I also will be producing two final versions of the story. Why? Because an exact, and very small, word count such as 250 is somewhat arbitrary. Learning to reach it is valuable exercise, don’t get me wrong, and a few publications will set a limit for submissions that is as tight as 250 words. But most will set categories, and won’t set a limit under 500 words at all.
Therefore, I’ll be doing the “edit this story until it is as good as I can make it, with no fat” version and the “trim it down until it would have been eligible for the contest” version. I think seeing the differences in those might be helpful to some of you, as well.

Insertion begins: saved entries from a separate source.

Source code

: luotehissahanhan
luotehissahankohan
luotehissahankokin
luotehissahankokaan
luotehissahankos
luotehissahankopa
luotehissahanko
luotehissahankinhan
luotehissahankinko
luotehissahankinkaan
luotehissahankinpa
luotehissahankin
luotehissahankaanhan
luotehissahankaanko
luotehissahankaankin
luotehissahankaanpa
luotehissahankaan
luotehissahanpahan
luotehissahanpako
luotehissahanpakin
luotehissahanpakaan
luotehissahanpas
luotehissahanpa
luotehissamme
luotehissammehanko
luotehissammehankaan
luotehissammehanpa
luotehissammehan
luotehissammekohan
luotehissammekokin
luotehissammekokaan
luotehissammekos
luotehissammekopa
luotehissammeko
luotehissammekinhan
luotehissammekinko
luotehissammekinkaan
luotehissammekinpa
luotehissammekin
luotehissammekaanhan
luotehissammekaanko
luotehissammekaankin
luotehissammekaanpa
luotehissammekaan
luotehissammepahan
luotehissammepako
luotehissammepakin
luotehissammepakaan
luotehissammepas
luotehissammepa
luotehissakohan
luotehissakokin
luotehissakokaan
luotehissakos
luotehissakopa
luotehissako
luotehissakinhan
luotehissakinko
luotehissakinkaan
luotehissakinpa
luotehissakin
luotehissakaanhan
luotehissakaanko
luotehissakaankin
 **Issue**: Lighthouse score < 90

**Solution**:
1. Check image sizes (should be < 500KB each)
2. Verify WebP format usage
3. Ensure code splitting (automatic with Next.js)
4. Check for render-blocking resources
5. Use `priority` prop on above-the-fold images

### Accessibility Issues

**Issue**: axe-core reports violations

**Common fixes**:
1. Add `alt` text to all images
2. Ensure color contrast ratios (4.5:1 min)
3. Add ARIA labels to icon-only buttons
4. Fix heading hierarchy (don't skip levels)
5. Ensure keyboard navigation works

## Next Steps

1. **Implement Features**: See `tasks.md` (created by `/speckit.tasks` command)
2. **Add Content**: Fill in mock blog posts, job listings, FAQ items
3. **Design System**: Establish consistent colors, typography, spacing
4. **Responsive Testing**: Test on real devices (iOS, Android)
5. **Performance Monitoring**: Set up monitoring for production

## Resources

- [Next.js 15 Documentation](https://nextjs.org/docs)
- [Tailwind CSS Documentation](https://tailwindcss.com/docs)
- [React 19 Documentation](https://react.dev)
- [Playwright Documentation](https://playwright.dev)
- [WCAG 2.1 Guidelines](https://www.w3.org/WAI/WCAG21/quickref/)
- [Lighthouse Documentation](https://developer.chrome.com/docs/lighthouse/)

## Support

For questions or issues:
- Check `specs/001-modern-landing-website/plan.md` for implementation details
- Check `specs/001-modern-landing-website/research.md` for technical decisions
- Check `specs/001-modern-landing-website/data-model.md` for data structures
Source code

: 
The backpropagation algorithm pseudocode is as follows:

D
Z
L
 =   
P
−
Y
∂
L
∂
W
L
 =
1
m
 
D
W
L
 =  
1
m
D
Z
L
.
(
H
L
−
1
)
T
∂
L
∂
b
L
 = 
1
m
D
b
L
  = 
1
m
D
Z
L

WanderingAuthor, 2 months ago
Please see my newest journal entry on this project. I am delaying posting my edited version to allow those who are interested time to think about this. I will be posting permissions to take part in collaborations on this story; to edit this version yourself, on that journal entry.
George Yesthal, 2 months ago
Whoa! Sucks to be Stan. Great short. Could easily morph into something longer. I wanted to keep reading. I wouldn’t worry about editing issues. While it’s important to a degree I think some folks lend it too much weight. Just so’s ya know, I think the reference to the Swiss army knife was right on as it is something that all explorers and most guys in general would carry into the bush. The awl would have been the most applicable tool. Just write. Good job.